== Task instructions ==
In the forum thread about what to charge for a photoshoot, why does blanchebow rule out charging by the hour? Answer in one to three sentences.

== Text provided ==
= = = = =
# How much would you charge for a photoshoot?



## blanchebow (Oct 3, 2006)

Hey everyone,

I got offered a job taking for a photographer for a shoot of hers. I'm not sure what to charge her. She's no David LaChapelle or anything, she's a student at an art school in her third year. What would you guys charge?

I don't think I'm staying around for touch ups, maybe the max I will be there is for about 2 hours so I'm def. not thinking by the hour, and she's not asking me to do anything extreme. Just basics.

Thanks in advance!


----------



## DaizyDeath (Oct 3, 2006)

most models dont charge the photographers the photographers charge the models haha

usually its they take your picture and what you get in return is a copy of the pictures for your portfolio.
= = = = =
[Skeletal landmark data]
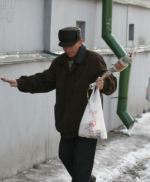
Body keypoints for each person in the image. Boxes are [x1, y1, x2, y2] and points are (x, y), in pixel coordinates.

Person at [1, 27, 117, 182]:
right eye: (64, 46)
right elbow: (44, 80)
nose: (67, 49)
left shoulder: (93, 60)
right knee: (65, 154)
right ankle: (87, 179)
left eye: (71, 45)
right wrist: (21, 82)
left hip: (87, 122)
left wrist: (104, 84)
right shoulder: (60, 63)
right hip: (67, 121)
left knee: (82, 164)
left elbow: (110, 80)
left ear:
= = = = =
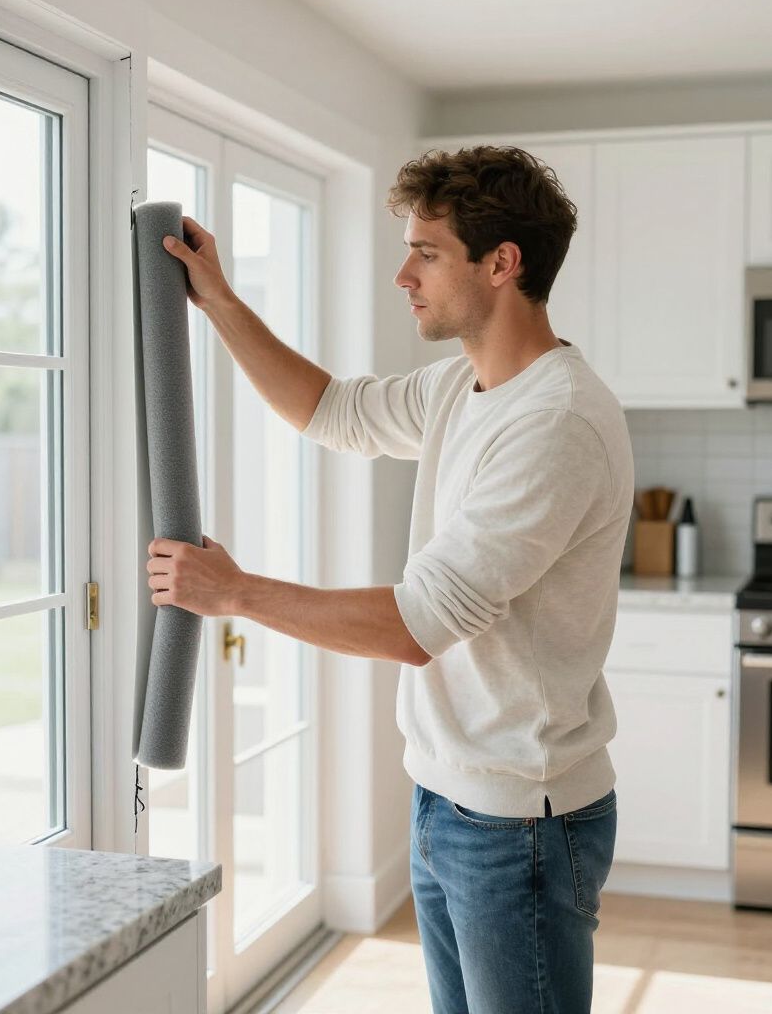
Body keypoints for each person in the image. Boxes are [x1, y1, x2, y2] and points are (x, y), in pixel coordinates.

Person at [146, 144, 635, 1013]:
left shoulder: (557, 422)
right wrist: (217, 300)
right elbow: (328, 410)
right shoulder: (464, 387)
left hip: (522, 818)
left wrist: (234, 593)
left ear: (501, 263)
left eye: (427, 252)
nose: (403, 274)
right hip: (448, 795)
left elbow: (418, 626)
= = = = =
== Solution below ==
Blanchebow doesn't plan to stay for touch-ups and expects to be at the shoot for about two hours at most, so an hourly rate isn't being considered. The job also involves only basics, nothing extreme.